Wenderlich: może to brzmi głupio, ale Niesiołowski jest prześladowany jak w PRL-u

Wenderlich: może to brzmi głupio, ale Niesiołowski jest prześladowany jak w PRL-u

Dodano:   /  Zmieniono: 
Jerzy Wenderlich (fot. WPROST) Źródło:Wprost
- Stefan Niesiołowski w poprzednim systemie przeżywał podłe rzeczy - i w tym systemie też je przeżywa. Nie powinno być tak, że za posłem można iść i go opluwać - oburza się na antenie TOK FM wicemarszałek Sejmu Jerzy Wenderlich. Wenderlich komentuje w ten sposób scysję do jakiej doszło między Niesiołowskim a Ewą Stankiewicz.

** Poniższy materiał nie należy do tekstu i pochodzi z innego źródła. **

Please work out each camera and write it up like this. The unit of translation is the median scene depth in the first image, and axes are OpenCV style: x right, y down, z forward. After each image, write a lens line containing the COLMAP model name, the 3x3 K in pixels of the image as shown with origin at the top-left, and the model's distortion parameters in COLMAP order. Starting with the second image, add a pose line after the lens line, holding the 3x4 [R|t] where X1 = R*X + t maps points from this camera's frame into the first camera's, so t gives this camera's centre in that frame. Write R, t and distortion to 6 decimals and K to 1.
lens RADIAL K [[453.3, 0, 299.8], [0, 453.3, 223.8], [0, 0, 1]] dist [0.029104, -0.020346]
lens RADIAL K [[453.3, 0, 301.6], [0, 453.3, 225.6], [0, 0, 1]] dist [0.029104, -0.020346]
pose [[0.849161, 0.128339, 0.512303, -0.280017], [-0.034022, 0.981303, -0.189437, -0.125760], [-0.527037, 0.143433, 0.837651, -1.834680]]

- Może powiem tak trochę żartobliwie i to porównanie będzie głupie. Od razu zaznaczam, że głupie. W poprzednim systemie Stefan Niesiołowski przeżywał podłe rzecz, i w tym też. I znaj proporcje mocium panie. (Niesiołowski) to jest jednak wielka, szlachetna postać polskiej polityki - broni posła PO Wenderlich. Poseł SLD dodaje, że "nie starcza mu sił, by powiedzieć choć jedno złe słowo o Stefanie Niesiołowskim", choć dodaje, że poseł PO powinien incydent z Ewą Stankiewicz zakończyć polubownie. - Żadne sądy - apeluje.

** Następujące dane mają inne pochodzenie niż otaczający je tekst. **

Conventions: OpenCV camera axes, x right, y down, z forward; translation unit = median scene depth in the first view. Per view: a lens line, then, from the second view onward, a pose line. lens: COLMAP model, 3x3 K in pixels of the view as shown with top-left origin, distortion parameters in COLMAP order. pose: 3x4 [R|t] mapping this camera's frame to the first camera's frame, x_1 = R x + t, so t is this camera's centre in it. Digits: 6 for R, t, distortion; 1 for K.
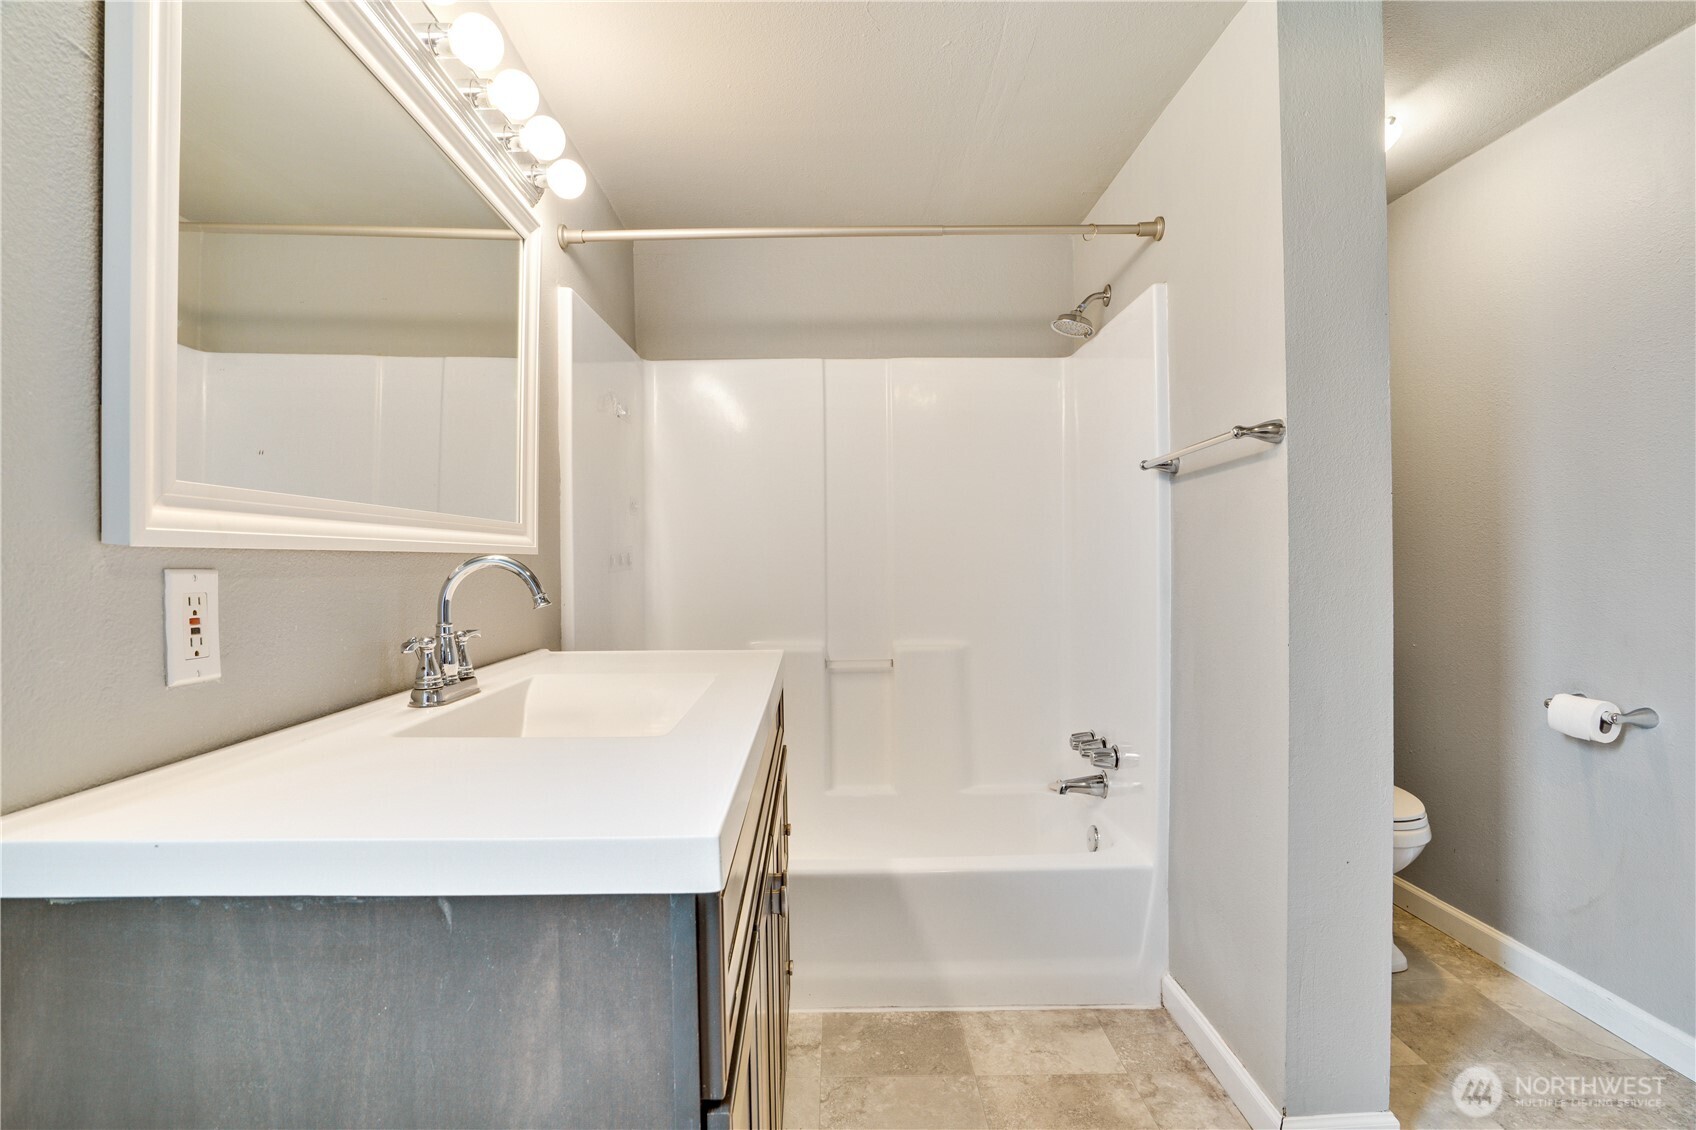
lens RADIAL K [[786.6, 0, 836.8], [0, 786.6, 565.1], [0, 0, 1]] dist [-0.061516, 0.025796]
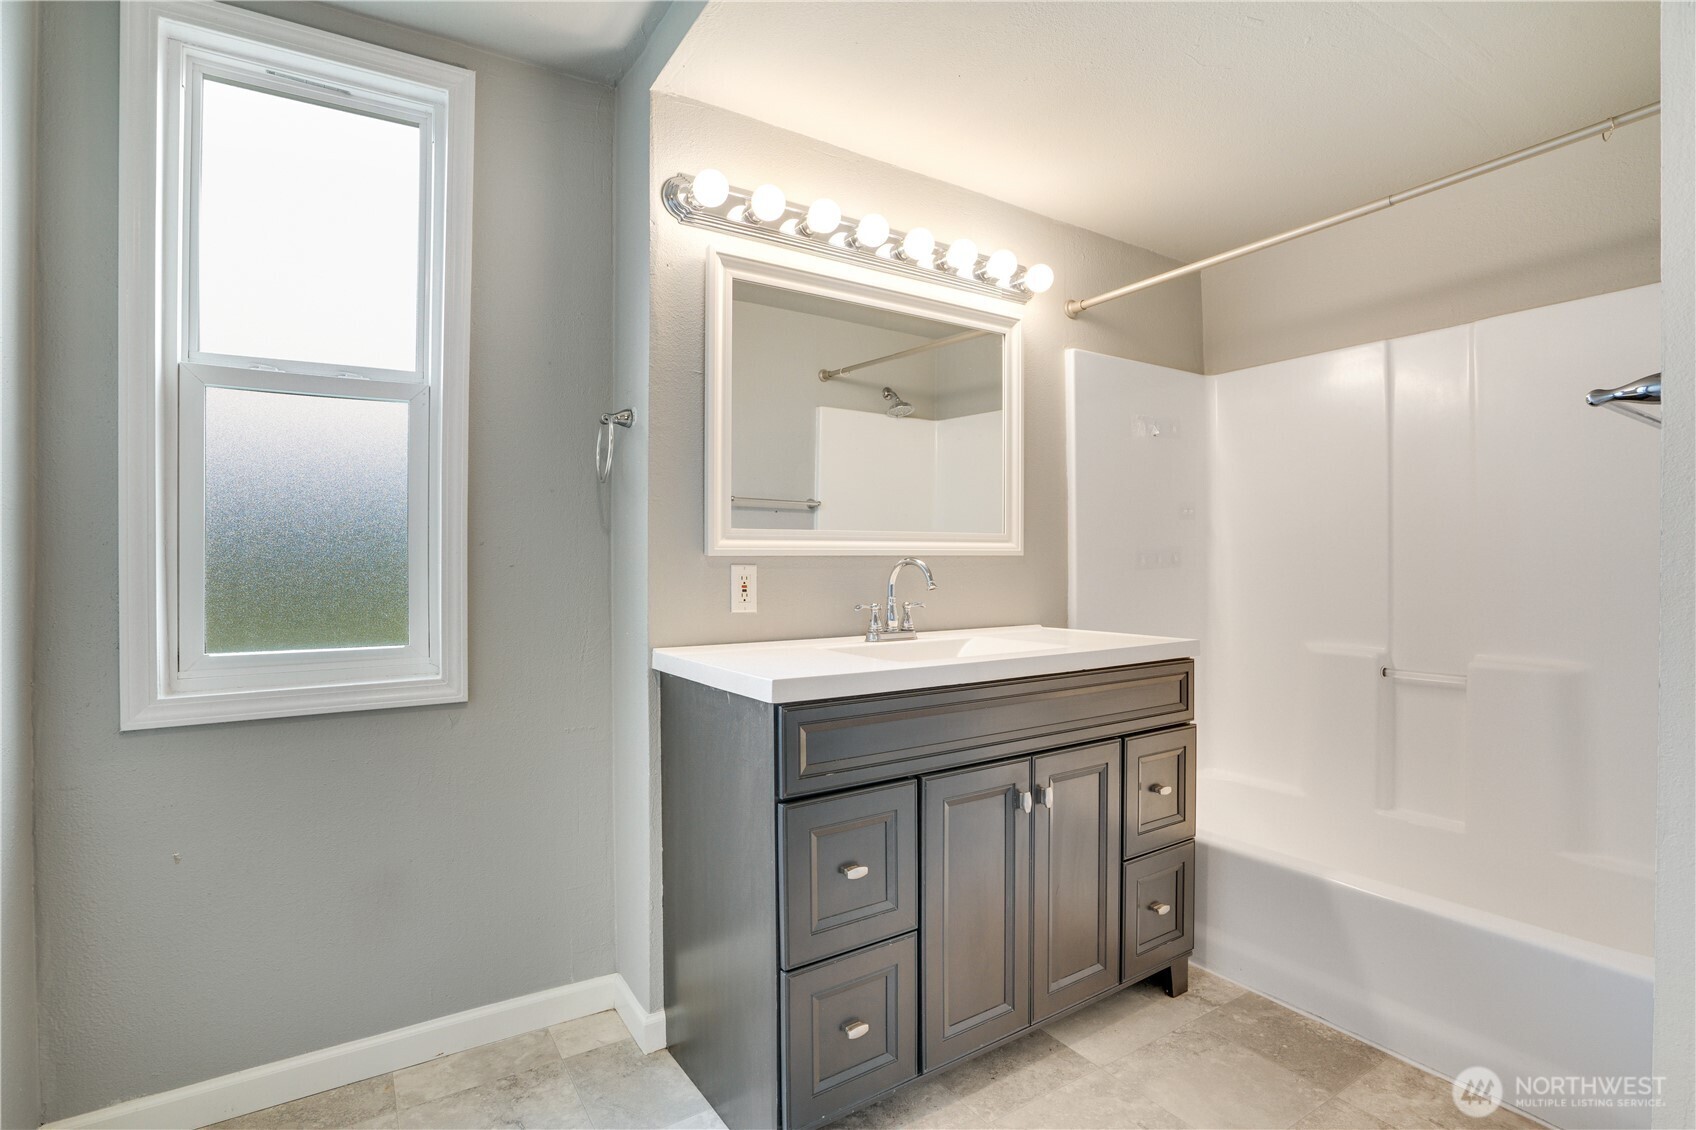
lens RADIAL K [[786.6, 0, 836.8], [0, 786.6, 565.1], [0, 0, 1]] dist [-0.061516, 0.025796]
pose [[0.544752, 0.009701, -0.838541, 0.623689], [-0.004328, 0.999952, 0.008757, -0.007466], [0.838586, -0.001141, 0.544768, -0.043126]]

11 maja w dniu zablokowania Sejmu przez działaczy Solidarności Stefan Niesiołowski wdał się w słowną utarczkę z Ewą Stankiewicz, która chciała zarejestrować wypowiedź posła PO. Niesiołowski odmówił rozmowy, a gdy dziennikarka nie ustępowała, szarpnął za kamerę i zwrócił się do Stankiewicz słowami "won do PiS-u".